(Supplied data begins)
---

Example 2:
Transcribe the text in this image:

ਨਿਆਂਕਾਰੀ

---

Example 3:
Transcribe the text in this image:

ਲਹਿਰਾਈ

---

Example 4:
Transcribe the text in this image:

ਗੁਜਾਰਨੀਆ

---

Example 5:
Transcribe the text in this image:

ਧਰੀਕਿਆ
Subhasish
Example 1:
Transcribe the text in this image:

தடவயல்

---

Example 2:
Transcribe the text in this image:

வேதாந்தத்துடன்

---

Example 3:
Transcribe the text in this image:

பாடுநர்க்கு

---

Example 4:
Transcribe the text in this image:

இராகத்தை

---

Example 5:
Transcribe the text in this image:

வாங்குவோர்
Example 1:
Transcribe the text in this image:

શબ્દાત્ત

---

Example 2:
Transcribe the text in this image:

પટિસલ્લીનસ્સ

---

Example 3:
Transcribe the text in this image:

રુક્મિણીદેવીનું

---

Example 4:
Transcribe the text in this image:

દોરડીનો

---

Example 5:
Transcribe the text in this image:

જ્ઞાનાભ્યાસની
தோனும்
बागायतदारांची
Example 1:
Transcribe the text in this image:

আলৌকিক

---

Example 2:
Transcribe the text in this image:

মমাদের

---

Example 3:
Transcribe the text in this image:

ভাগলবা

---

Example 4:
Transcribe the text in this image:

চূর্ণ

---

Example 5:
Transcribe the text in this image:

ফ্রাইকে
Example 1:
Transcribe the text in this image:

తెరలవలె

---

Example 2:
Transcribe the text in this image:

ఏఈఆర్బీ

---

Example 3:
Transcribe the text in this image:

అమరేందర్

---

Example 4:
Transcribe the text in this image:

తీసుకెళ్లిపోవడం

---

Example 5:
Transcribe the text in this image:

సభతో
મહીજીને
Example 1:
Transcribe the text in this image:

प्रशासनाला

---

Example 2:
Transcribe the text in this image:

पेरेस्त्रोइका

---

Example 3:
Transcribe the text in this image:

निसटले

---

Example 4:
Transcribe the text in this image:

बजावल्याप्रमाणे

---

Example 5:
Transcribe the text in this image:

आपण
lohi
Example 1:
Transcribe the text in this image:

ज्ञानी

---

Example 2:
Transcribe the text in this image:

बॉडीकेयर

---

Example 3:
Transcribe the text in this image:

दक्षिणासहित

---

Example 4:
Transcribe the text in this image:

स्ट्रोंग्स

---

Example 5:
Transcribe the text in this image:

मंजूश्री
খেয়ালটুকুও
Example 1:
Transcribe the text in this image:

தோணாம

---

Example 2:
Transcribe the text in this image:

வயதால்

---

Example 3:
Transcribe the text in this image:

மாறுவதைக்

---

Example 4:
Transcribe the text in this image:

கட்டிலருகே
(Supplied data ends)
» **Task objective**: Produce a faithful copy of all the material above.

» **Final answer**:
---

Example 2:
Transcribe the text in this image:

ਨਿਆਂਕਾਰੀ

---

Example 3:
Transcribe the text in this image:

ਲਹਿਰਾਈ

---

Example 4:
Transcribe the text in this image:

ਗੁਜਾਰਨੀਆ

---

Example 5:
Transcribe the text in this image:

ਧਰੀਕਿਆ
Subhasish
Example 1:
Transcribe the text in this image:

தடவயல்

---

Example 2:
Transcribe the text in this image:

வேதாந்தத்துடன்

---

Example 3:
Transcribe the text in this image:

பாடுநர்க்கு

---

Example 4:
Transcribe the text in this image:

இராகத்தை

---

Example 5:
Transcribe the text in this image:

வாங்குவோர்
Example 1:
Transcribe the text in this image:

શબ્દાત્ત

---

Example 2:
Transcribe the text in this image:

પટિસલ્લીનસ્સ

---

Example 3:
Transcribe the text in this image:

રુક્મિણીદેવીનું

---

Example 4:
Transcribe the text in this image:

દોરડીનો

---

Example 5:
Transcribe the text in this image:

જ્ઞાનાભ્યાસની
தோனும்
बागायतदारांची
Example 1:
Transcribe the text in this image:

আলৌকিক

---

Example 2:
Transcribe the text in this image:

মমাদের

---

Example 3:
Transcribe the text in this image:

ভাগলবা

---

Example 4:
Transcribe the text in this image:

চূর্ণ

---

Example 5:
Transcribe the text in this image:

ফ্রাইকে
Example 1:
Transcribe the text in this image:

తెరలవలె

---

Example 2:
Transcribe the text in this image:

ఏఈఆర్బీ

---

Example 3:
Transcribe the text in this image:

అమరేందర్

---

Example 4:
Transcribe the text in this image:

తీసుకెళ్లిపోవడం

---

Example 5:
Transcribe the text in this image:

సభతో
મહીજીને
Example 1:
Transcribe the text in this image:

प्रशासनाला

---

Example 2:
Transcribe the text in this image:

पेरेस्त्रोइका

---

Example 3:
Transcribe the text in this image:

निसटले

---

Example 4:
Transcribe the text in this image:

बजावल्याप्रमाणे

---

Example 5:
Transcribe the text in this image:

आपण
lohi
Example 1:
Transcribe the text in this image:

ज्ञानी

---

Example 2:
Transcribe the text in this image:

बॉडीकेयर

---

Example 3:
Transcribe the text in this image:

दक्षिणासहित

---

Example 4:
Transcribe the text in this image:

स्ट्रोंग्स

---

Example 5:
Transcribe the text in this image:

मंजूश्री
খেয়ালটুকুও
Example 1:
Transcribe the text in this image:

தோணாம

---

Example 2:
Transcribe the text in this image:

வயதால்

---

Example 3:
Transcribe the text in this image:

மாறுவதைக்

---

Example 4:
Transcribe the text in this image:

கட்டிலருகே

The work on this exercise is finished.